Michael advocates the common sense pro-nuclear energy position that, if teamed with the detailed road map in our NevadansCAN-compatible National Energy Security “Carbon-Free Energy” Program, could rapidly become the national, nonpartisan, implementation plan to eliminate air pollution from power production within a couple of decades.
If you can agree, I would greatly appreciate your subscribing to his web site with email to “Michael Shellenberger” <michaelshellenberger@gmail.com> to thank him for his exceptionally outstanding pro-nuclear energy work on behalf of humans everywhere, and to mention that you are participating in Las Vegas Colonel Bob Frank’s NevadansCAN Energy Security Action Committee who are seeking ways to team up with all pro-nuclear energy organizations . For best results, recommend you keep your comments short and memorable. Michael is very busy.
Here is a quote from the first link to whet your appetite for more info:
“How Green New Deals Fail
In 2003 I co-founded a progressive Democratic, labor-environment push for a Green New Deal. We called ours a “new Apollo project,” after the 1969 moonshot.

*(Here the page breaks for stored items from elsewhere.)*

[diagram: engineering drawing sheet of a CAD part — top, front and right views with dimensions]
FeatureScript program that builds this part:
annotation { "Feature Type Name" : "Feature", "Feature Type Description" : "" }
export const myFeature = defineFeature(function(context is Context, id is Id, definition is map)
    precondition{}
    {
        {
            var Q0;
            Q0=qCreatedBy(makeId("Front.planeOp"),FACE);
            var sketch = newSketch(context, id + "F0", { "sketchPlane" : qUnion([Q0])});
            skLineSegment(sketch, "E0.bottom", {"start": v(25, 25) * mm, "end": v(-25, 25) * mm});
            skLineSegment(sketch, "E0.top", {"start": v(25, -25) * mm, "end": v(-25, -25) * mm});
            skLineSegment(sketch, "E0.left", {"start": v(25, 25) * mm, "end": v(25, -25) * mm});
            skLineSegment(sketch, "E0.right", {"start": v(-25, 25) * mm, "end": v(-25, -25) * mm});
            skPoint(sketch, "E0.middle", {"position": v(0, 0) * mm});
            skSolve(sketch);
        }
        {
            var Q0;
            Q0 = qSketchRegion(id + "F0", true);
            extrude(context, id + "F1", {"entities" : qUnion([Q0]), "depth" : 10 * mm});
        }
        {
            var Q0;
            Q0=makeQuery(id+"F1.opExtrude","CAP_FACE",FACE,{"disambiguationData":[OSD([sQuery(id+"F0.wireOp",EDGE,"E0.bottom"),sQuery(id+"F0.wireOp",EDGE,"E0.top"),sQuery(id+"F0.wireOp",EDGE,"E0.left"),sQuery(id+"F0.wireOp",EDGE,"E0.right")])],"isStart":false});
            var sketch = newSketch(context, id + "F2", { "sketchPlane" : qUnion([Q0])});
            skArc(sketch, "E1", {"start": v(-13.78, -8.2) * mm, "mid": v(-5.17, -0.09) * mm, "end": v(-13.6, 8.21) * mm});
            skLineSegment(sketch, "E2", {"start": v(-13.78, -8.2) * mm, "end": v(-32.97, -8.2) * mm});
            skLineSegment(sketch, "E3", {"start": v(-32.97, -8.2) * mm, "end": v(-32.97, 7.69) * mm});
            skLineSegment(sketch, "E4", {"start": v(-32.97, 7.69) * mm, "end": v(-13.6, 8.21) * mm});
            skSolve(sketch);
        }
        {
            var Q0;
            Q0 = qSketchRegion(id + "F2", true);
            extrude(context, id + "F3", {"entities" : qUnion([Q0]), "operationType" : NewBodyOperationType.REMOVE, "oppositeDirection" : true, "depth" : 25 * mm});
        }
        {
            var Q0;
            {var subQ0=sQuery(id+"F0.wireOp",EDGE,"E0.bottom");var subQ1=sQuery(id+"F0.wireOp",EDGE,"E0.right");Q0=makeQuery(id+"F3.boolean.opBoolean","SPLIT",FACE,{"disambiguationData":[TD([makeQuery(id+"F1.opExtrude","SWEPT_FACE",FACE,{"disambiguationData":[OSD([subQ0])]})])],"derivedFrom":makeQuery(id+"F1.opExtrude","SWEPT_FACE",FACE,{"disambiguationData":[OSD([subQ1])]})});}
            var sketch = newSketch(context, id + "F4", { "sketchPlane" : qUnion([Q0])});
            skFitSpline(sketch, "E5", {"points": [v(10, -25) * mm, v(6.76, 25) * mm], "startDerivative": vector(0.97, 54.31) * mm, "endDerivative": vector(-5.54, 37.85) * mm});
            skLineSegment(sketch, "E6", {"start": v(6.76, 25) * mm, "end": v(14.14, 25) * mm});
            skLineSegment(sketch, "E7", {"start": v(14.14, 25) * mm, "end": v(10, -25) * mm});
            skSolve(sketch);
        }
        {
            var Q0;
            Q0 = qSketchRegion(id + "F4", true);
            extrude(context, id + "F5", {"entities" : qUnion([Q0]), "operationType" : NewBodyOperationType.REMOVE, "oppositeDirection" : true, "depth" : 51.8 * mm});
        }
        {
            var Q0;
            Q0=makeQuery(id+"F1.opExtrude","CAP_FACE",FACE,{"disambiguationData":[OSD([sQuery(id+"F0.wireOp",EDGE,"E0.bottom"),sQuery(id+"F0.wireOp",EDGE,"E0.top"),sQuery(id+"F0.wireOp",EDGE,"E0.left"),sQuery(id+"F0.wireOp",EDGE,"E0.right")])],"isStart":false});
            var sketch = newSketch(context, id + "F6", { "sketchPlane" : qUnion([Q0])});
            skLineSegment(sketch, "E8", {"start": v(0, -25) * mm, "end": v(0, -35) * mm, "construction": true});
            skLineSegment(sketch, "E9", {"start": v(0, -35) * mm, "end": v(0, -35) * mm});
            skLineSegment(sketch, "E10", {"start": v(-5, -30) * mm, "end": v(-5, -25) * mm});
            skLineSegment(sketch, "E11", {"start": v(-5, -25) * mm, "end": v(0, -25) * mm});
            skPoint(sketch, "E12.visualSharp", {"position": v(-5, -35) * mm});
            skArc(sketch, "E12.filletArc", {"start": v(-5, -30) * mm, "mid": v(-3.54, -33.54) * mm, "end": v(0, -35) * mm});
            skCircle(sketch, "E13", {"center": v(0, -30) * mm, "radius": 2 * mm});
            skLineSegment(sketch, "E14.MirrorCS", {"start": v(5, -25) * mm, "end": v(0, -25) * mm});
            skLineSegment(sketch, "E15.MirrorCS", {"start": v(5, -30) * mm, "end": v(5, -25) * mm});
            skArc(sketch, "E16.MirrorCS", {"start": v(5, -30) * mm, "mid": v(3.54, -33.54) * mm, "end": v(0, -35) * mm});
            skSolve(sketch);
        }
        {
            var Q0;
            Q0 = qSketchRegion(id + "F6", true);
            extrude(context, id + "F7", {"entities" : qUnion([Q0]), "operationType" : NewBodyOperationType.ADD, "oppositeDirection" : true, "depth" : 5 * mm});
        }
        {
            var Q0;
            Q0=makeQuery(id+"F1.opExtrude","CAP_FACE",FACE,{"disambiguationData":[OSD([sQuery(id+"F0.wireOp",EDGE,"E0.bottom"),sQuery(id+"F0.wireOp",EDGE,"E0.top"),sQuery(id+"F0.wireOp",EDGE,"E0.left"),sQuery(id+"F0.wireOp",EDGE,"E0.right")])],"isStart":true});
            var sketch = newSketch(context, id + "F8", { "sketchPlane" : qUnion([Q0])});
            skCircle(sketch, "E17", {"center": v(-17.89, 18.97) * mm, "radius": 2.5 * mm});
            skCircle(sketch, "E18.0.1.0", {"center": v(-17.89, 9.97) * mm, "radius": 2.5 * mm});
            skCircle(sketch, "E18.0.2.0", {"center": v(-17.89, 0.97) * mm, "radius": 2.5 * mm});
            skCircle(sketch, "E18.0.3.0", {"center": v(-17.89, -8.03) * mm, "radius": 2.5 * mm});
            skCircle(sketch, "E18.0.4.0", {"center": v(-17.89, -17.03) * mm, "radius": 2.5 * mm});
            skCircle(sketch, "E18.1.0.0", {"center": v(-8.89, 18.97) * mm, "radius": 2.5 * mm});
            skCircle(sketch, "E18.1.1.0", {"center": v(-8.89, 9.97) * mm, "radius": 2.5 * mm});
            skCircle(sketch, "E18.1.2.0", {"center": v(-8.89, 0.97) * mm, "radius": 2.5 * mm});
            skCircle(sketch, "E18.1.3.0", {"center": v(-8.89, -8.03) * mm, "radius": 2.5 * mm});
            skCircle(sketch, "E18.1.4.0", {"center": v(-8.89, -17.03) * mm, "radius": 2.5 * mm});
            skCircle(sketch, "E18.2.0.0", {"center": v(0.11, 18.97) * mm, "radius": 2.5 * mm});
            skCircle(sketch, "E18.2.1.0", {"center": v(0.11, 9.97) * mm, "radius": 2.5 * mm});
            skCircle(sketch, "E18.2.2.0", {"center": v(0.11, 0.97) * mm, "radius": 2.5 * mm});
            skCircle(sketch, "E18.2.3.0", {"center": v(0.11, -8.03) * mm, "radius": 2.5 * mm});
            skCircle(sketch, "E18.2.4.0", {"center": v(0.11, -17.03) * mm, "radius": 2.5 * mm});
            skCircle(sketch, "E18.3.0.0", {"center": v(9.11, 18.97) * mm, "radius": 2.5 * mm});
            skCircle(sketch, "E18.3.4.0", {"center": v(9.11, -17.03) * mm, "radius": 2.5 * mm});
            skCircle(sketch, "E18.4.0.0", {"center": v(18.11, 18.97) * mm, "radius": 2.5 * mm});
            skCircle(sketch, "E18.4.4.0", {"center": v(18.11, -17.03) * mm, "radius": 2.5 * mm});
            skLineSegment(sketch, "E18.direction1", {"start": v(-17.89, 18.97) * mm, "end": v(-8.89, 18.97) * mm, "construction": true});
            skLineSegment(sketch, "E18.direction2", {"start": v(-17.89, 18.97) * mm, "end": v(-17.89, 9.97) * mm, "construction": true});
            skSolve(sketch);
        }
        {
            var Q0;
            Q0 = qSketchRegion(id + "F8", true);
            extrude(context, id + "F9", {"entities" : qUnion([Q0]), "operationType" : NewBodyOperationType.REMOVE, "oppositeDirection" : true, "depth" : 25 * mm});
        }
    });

But it was the same green agenda of advocating taxpayer money — we asked for $300 billion — for efficiency and renewables.
By 2007 our efforts paid off when then-candidate Barack Obama picked up our proposal and ran with it. Between 2009 and 2015, the U.S. government spent about $150 billion on our Green New Deal, nearly half of which went to renewables.
An appallingly large sum — $24 billion — was spent on biofuels, even though everyone knew that they pollute more than fossil fuels. Now we know they also destroy rainforests.
Twice as much money was spent weatherizing homes as was saved. The episode disproved the widely parroted myth that efficiency investments always “pay for themselves.”
Determined to learn nothing from history, Green New Dealers are now proposing to spend taxpayer dollars weatherizing every building in America.
Germany spent $580 billion on renewables and its emissions have been flat for a decade. And all of that unreliable solar and wind has made Germany’s electricity the second most expensive in Europe.
Emissions in California rose after it closed one nuclear plant and will rise again if closes another. To the extent its emissions declined it was from the replacement of electricity from coal with electricity from cheaper and cleaner natural gas.